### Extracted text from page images

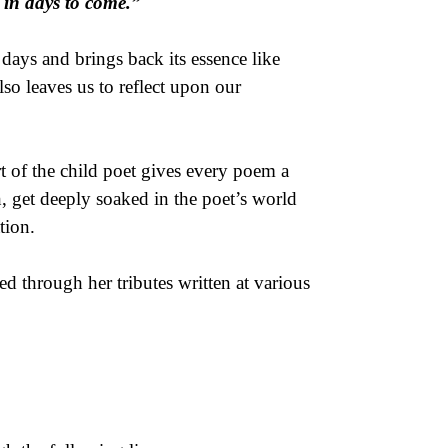
e in days to come.”
ays and brings back its essence like
lso leaves us to reflect upon our
rt of the child poet gives every poem a
h, get deeply soaked in the poet’s world
tion.
d through her tributes written at various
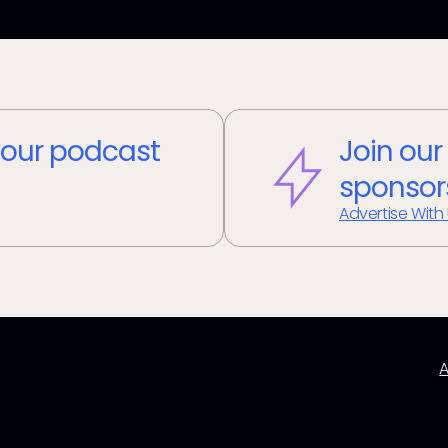
our podcast
Join our
sponsor
Advertise With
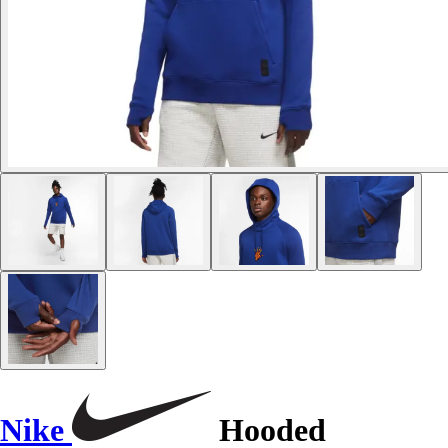
Nike
Hooded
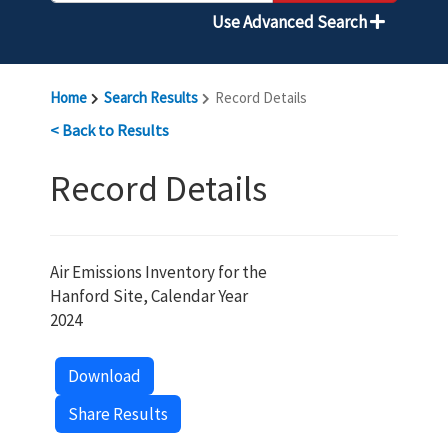
Use Advanced Search
Home
Search Results
Record Details
< Back to Results
Record Details
Air Emissions Inventory for the
Hanford Site, Calendar Year
2024
Download
Share Results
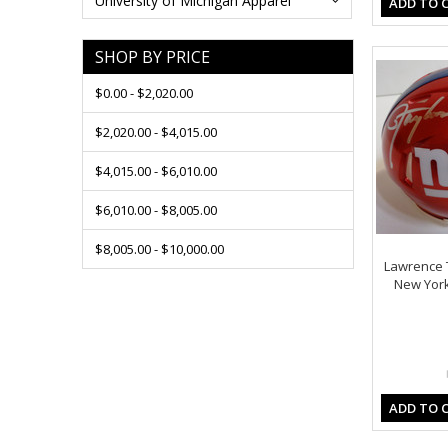
University of Michigan Apparel
ADD TO 
SHOP BY PRICE
$0.00 - $2,020.00
$2,020.00 - $4,015.00
$4,015.00 - $6,010.00
$6,010.00 - $8,005.00
$8,005.00 - $10,000.00
Lawrence 
New York
ADD TO 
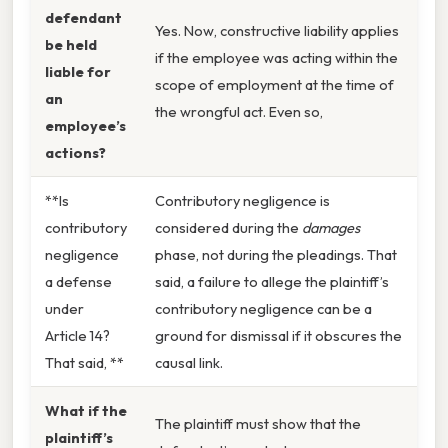
defendant
Yes. Now, constructive liability applies
be held
if the employee was acting within the
liable for
scope of employment at the time of
an
the wrongful act. Even so,
employee’s
actions?
**Is
Contributory negligence is
contributory
considered during the
damages
negligence
phase, not during the pleadings. That
a defense
said, a failure to allege the plaintiff’s
under
contributory negligence can be a
Article 14?
ground for dismissal if it obscures the
That said, **
causal link.
What if the
The plaintiff must show that the
plaintiff’s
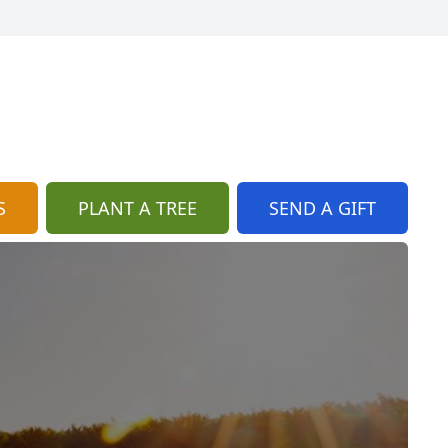
S
PLANT A TREE
SEND A GIFT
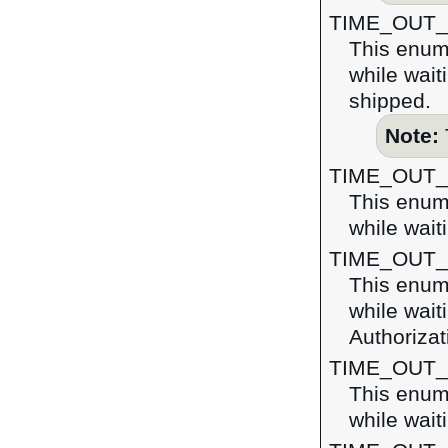
TIME_OUT
This enume
while wait
shipped.
Note:
TIME_OUT
This enume
while wait
TIME_OUT
This enume
while wait
Authoriza
TIME_OUT_
This enume
while wait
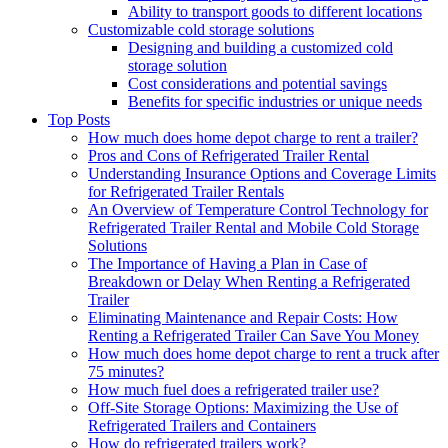
Ability to transport goods to different locations
Customizable cold storage solutions
Designing and building a customized cold
storage solution
Cost considerations and potential savings
Benefits for specific industries or unique needs
Top Posts
How much does home depot charge to rent a trailer?
Pros and Cons of Refrigerated Trailer Rental
Understanding Insurance Options and Coverage Limits
for Refrigerated Trailer Rentals
An Overview of Temperature Control Technology for
Refrigerated Trailer Rental and Mobile Cold Storage
Solutions
The Importance of Having a Plan in Case of
Breakdown or Delay When Renting a Refrigerated
Trailer
Eliminating Maintenance and Repair Costs: How
Renting a Refrigerated Trailer Can Save You Money
How much does home depot charge to rent a truck after
75 minutes?
How much fuel does a refrigerated trailer use?
Off-Site Storage Options: Maximizing the Use of
Refrigerated Trailers and Containers
How do refrigerated trailers work?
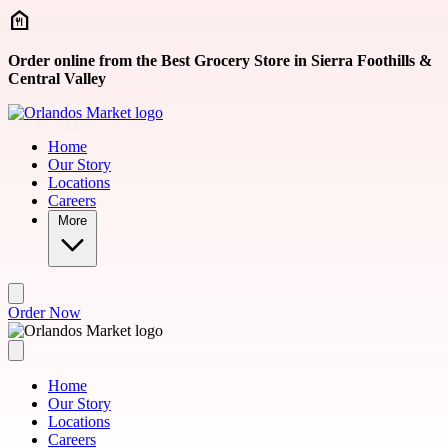
Skip to main content
Order online from the Best Grocery Store in Sierra Foothills &
Central Valley
Home
Our Story
Locations
Careers
More
Order Now
Home
Our Story
Locations
Careers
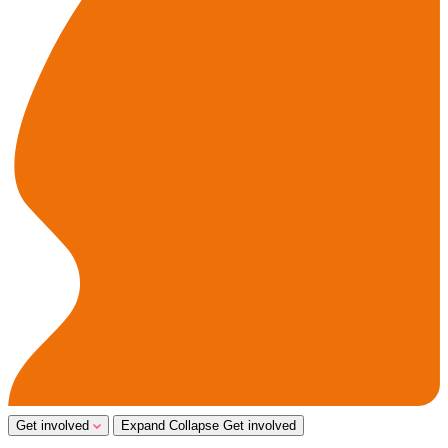
Get involved
Expand
Collapse
Get involved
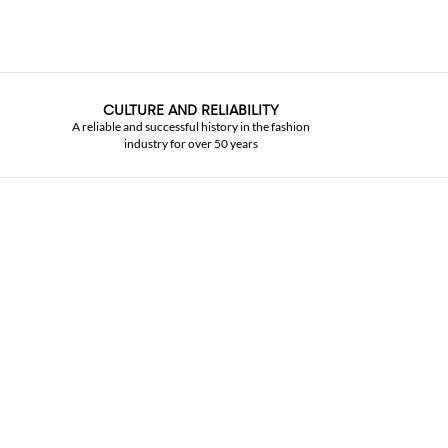
CULTURE AND RELIABILITY
A reliable and successful history in the fashion
industry for over 50 years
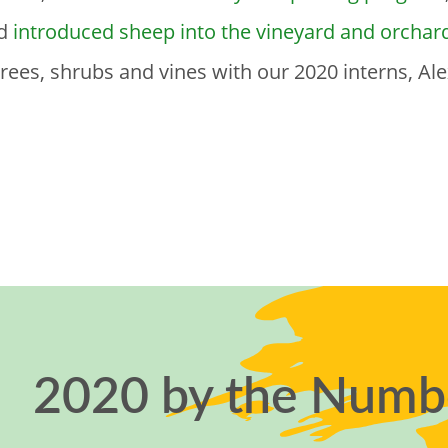
nd
introduced sheep into the vineyard and orchar
ees, shrubs and vines with our 2020 interns, Alex
2020 by the Numb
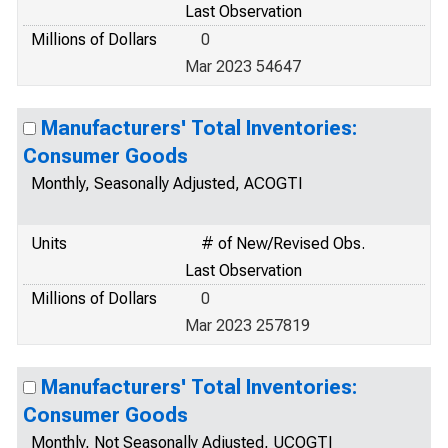
Last Observation
Millions of Dollars
0
Mar 2023 54647
Manufacturers' Total Inventories:
Consumer Goods
Monthly, Seasonally Adjusted, ACOGTI
Units
# of New/Revised Obs.
Last Observation
Millions of Dollars
0
Mar 2023 257819
Manufacturers' Total Inventories:
Consumer Goods
Monthly, Not Seasonally Adjusted, UCOGTI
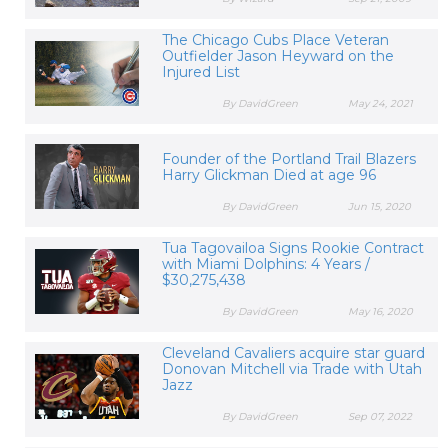
The Chicago Cubs Place Veteran
Outfielder Jason Heyward on the
Injured List
By DavidGreen
May 24, 2021
Founder of the Portland Trail Blazers
Harry Glickman Died at age 96
By DavidGreen
Jun 15, 2020
Tua Tagovailoa Signs Rookie Contract
with Miami Dolphins: 4 Years /
$30,275,438
By DavidGreen
May 16, 2020
Cleveland Cavaliers acquire star guard
Donovan Mitchell via Trade with Utah
Jazz
By DavidGreen
Sep 07, 2022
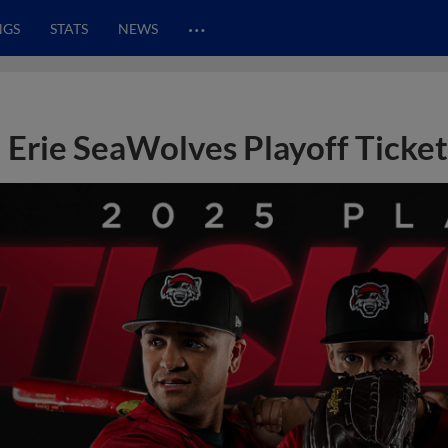
…
NGS
STATS
NEWS
Erie SeaWolves Playoff Ticke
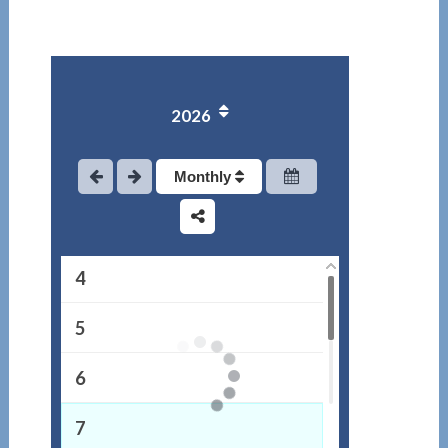
2026
1
2
Monthly
3
4
5
6
7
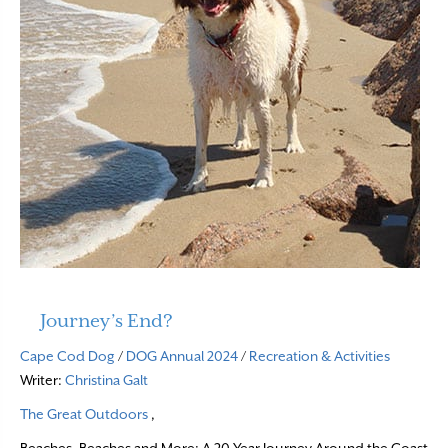
Journey’s End?
Cape Cod Dog
/
DOG Annual 2024
/
Recreation & Activities
Writer:
Christina Galt
The Great Outdoors
,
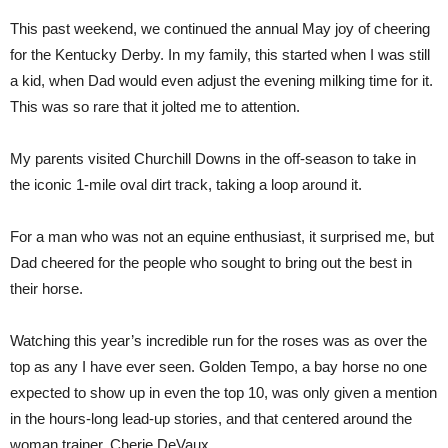
This past weekend, we continued the annual May joy of cheering
for the Kentucky Derby. In my family, this started when I was still
a kid, when Dad would even adjust the evening milking time for it.
This was so rare that it jolted me to attention.
My parents visited Churchill Downs in the off-season to take in
the iconic 1-mile oval dirt track, taking a loop around it.
For a man who was not an equine enthusiast, it surprised me, but
Dad cheered for the people who sought to bring out the best in
their horse.
Watching this year’s incredible run for the roses was as over the
top as any I have ever seen. Golden Tempo, a bay horse no one
expected to show up in even the top 10, was only given a mention
in the hours-long lead-up stories, and that centered around the
woman trainer, Cherie DeVaux.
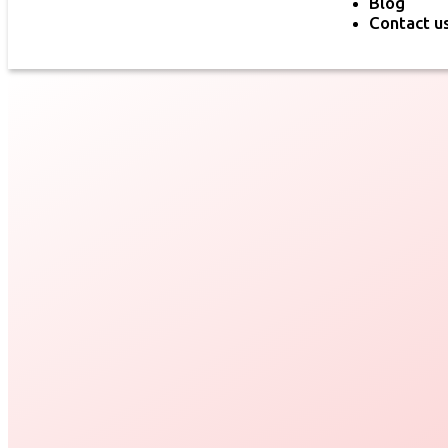
Blog
Contact u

### To-do item
Copy every line of the listing above word for word, leaving out the pictures.

### Written answer
e in days to come.”
ays and brings back its essence like
lso leaves us to reflect upon our
rt of the child poet gives every poem a
h, get deeply soaked in the poet’s world
tion.
d through her tributes written at various
our podcast
Join our
sponsor
Advertise With
Nike
Hooded
Use Advanced Search
Home
Search Results
Record Details
< Back to Results
Record Details
Air Emissions Inventory for the
Hanford Site, Calendar Year
2024
Download
Share Results
University of Michigan Apparel
ADD TO 
SHOP BY PRICE
$0.00 - $2,020.00
$2,020.00 - $4,015.00
$4,015.00 - $6,010.00
$6,010.00 - $8,005.00
$8,005.00 - $10,000.00
Lawrence 
New York
ADD TO 
defendant
Yes. Now, constructive liability applies
be held
if the employee was acting within the
liable for
scope of employment at the time of
an
the wrongful act. Even so,
employee’s
actions?
**Is
Contributory negligence is
contributory
considered during the
damages
negligence
phase, not during the pleadings. That
a defense
said, a failure to allege the plaintiff’s
under
contributory negligence can be a
Article 14?
ground for dismissal if it obscures the
That said, **
causal link.
What if the
The plaintiff must show that the
plaintiff’s
S
PLANT A TREE
SEND A GIFT
TIME_OUT
This enume
while wait
shipped.
Note:
TIME_OUT
This enume
while wait
TIME_OUT
This enume
while wait
Authoriza
TIME_OUT_
This enume
while wait
Ability to transport goods to different locations
Customizable cold storage solutions
Designing and building a customized cold
storage solution
Cost considerations and potential savings
Benefits for specific industries or unique needs
Top Posts
How much does home depot charge to rent a trailer?
Pros and Cons of Refrigerated Trailer Rental
Understanding Insurance Options and Coverage Limits
for Refrigerated Trailer Rentals
An Overview of Temperature Control Technology for
Refrigerated Trailer Rental and Mobile Cold Storage
Solutions
The Importance of Having a Plan in Case of
Breakdown or Delay When Renting a Refrigerated
Trailer
Eliminating Maintenance and Repair Costs: How
Renting a Refrigerated Trailer Can Save You Money
How much does home depot charge to rent a truck after
75 minutes?
How much fuel does a refrigerated trailer use?
Off-Site Storage Options: Maximizing the Use of
Refrigerated Trailers and Containers
How do refrigerated trailers work?
Skip to main content
Order online from the Best Grocery Store in Sierra Foothills &
Central Valley
Home
Our Story
Locations
Careers
More
Order Now
Home
Our Story
Locations
Careers
Get involved
Expand
Collapse
Get involved
CULTURE AND RELIABILITY
A reliable and successful history in the fashion
industry for over 50 years
nd
introduced sheep into the vineyard and orchar
ees, shrubs and vines with our 2020 interns, Alex
2020 by the Numb
Last Observation
Millions of Dollars
0
Mar 2023 54647
Manufacturers' Total Inventories:
Consumer Goods
Monthly, Seasonally Adjusted, ACOGTI
Units
# of New/Revised Obs.
Last Observation
Millions of Dollars
0
Mar 2023 257819
Manufacturers' Total Inventories:
Consumer Goods
Monthly, Not Seasonally Adjusted, UCOGTI
The Chicago Cubs Place Veteran
Outfielder Jason Heyward on the
Injured List
By DavidGreen
May 24, 2021
Founder of the Portland Trail Blazers
Harry Glickman Died at age 96
By DavidGreen
Jun 15, 2020
Tua Tagovailoa Signs Rookie Contract
with Miami Dolphins: 4 Years /
$30,275,438
By DavidGreen
May 16, 2020
Cleveland Cavaliers acquire star guard
Donovan Mitchell via Trade with Utah
Jazz
By DavidGreen
Sep 07, 2022
…
NGS
STATS
NEWS
Erie SeaWolves Playoff Ticke
2026
1
2
Monthly
3
4
5
6
7
Journey’s End?
Cape Cod Dog
/
DOG Annual 2024
/
Recreation & Activities
Writer:
Christina Galt
The Great Outdoors
,
This past weekend, we continued the annual May joy of cheering
for the Kentucky Derby. In my family, this started when I was still
a kid, when Dad would even adjust the evening milking time for it.
This was so rare that it jolted me to attention.
My parents visited Churchill Downs in the off-season to take in
the iconic 1-mile oval dirt track, taking a loop around it.
For a man who was not an equine enthusiast, it surprised me, but
Dad cheered for the people who sought to bring out the best in
their horse.
Watching this year’s incredible run for the roses was as over the
top as any I have ever seen. Golden Tempo, a bay horse no one
expected to show up in even the top 10, was only given a mention
in the hours-long lead-up stories, and that centered around the
woman trainer, Cherie DeVaux.
Blog
Contact u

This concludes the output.